My replies are below in BOLD
When going uphill, this generally means that you are resorting to walking, as running uphill very quickly elevates the HR to somewhere north of the “right” level. Those with a high aerobic capacity can in fact run up hill below their Aerobic Threshold. The fact that your HR shoots up indicates that you do not yet have sufficient aerobic capacity to manage that feat.
Now – I can walk uphill. I know I can do that. I’ve been doing that for years, and there is a speed that walking can get me to – but no faster. In order to be faster uphill, I would imagine that I need to learn to run uphill better… and the best way to do that is, indeed, to run uphill.

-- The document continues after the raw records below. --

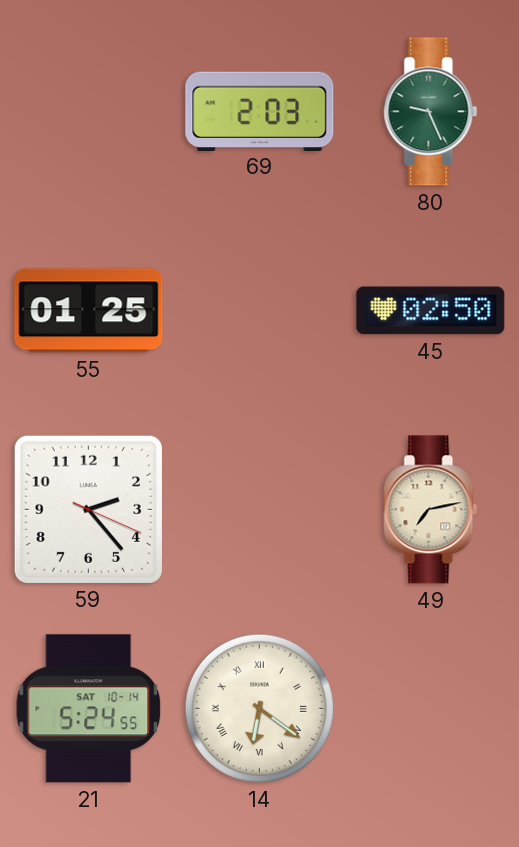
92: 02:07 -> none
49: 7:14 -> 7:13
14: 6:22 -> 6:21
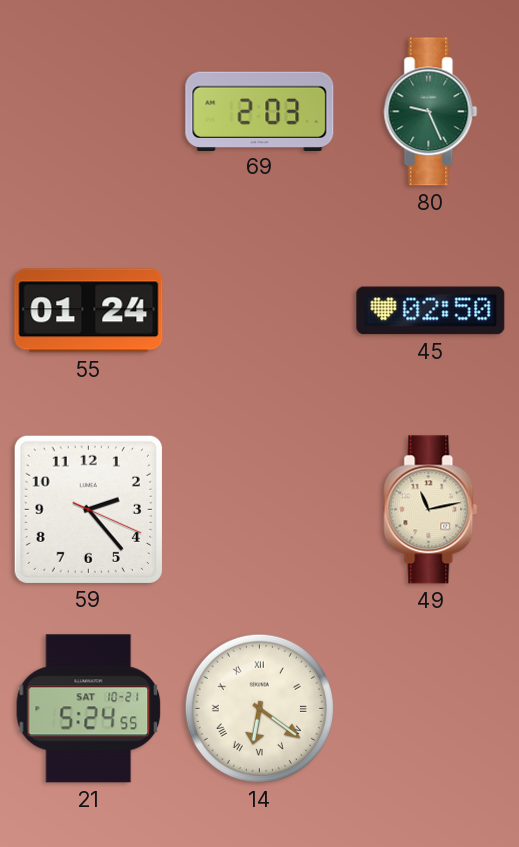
55: 01:25 -> 01:24
49: 7:13 -> 11:13
21 date: SAT 10-14 -> SAT 10-21
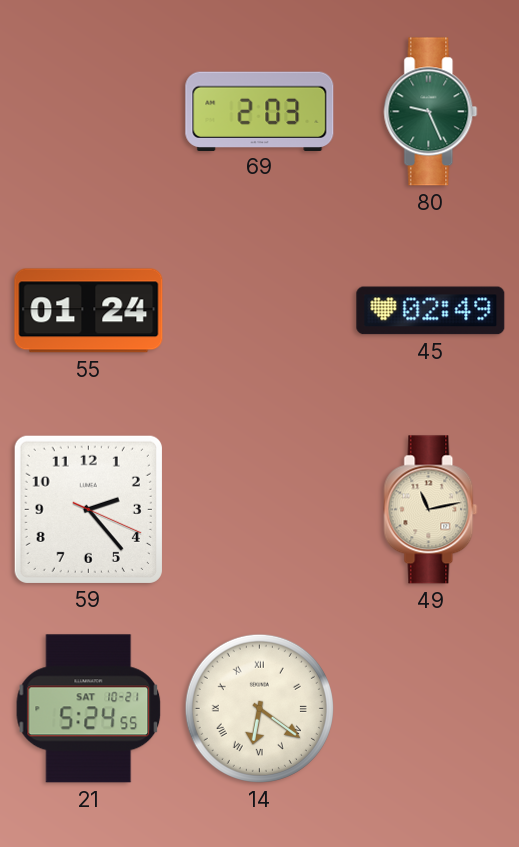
45: 02:50 -> 02:49
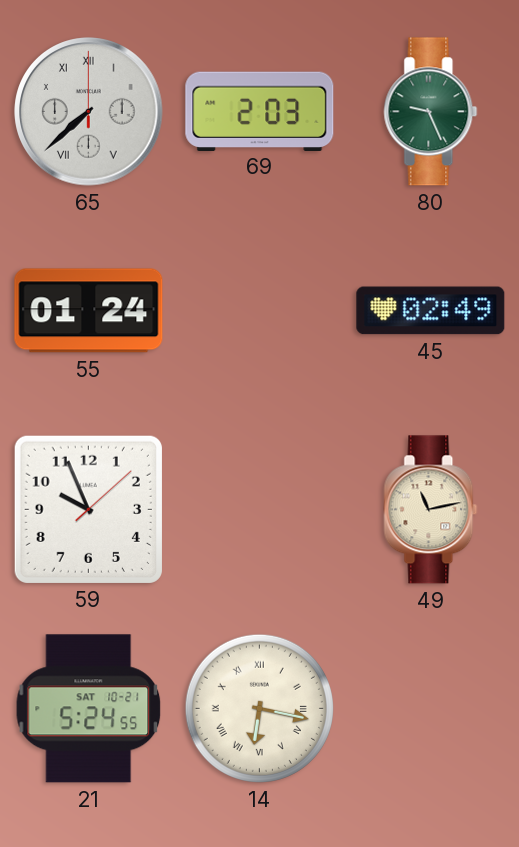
65: none -> 7:38
59: 2:23 -> 9:56
14: 6:21 -> 6:17
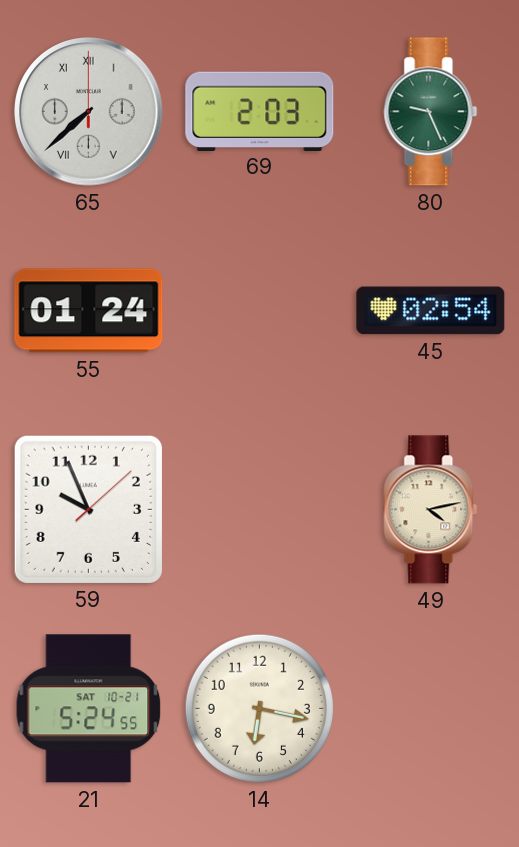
45: 02:49 -> 02:54
49: 11:13 -> 4:13
14 numerals: Roman -> Arabic
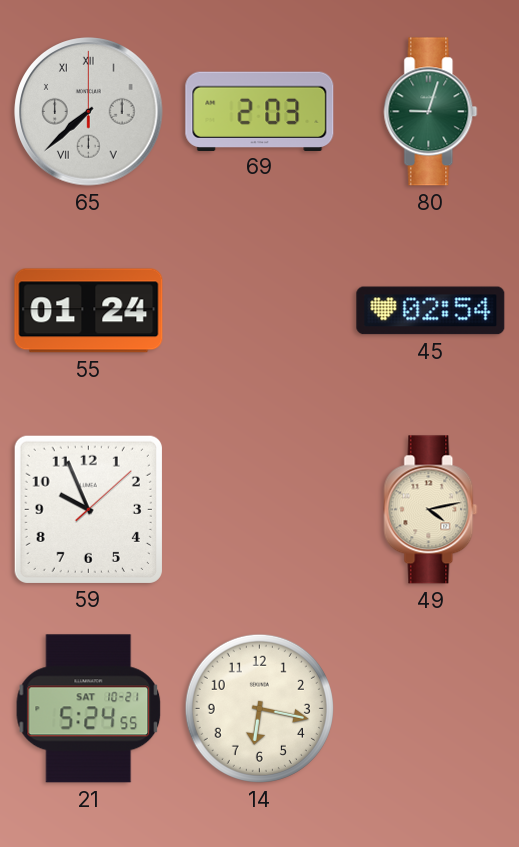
80: 9:26 -> 9:03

You can already run uphill. You ‘know’ how to do this. You don’t need to ‘learn’ this skill. What you need to do is to be able to metabolically support this up hill running effort with a higher percentage of fat vs carbs.
The problem, of course is this – in order to train “aerobically” I need to keep the HR down, but in order to practice actually running up hills I need to elevate the HR somewhat.
I guess the answer would be “find a hill that you can run up at your MAF level, then, when you can do that, find a steeper one, and so forth….” would that be about right? That is exactly correct. Find a lower angle hill that will allow you to run.
However, is there a point when the hill gets very steep, is it basically impossible to retain Aerobic levels of HR, and anaerobic levels simply have to overtake? Yes, but this will vary massively between individuals. One big problem with running steep hills is that running is not very economical on steep terrain so energy costs go up very rapidly. We all will be forced to switch to walk at some point for this reason.
Am I massively overthinking this? Not at all. Its great that you are thinking deeply about this and trying to figure it out.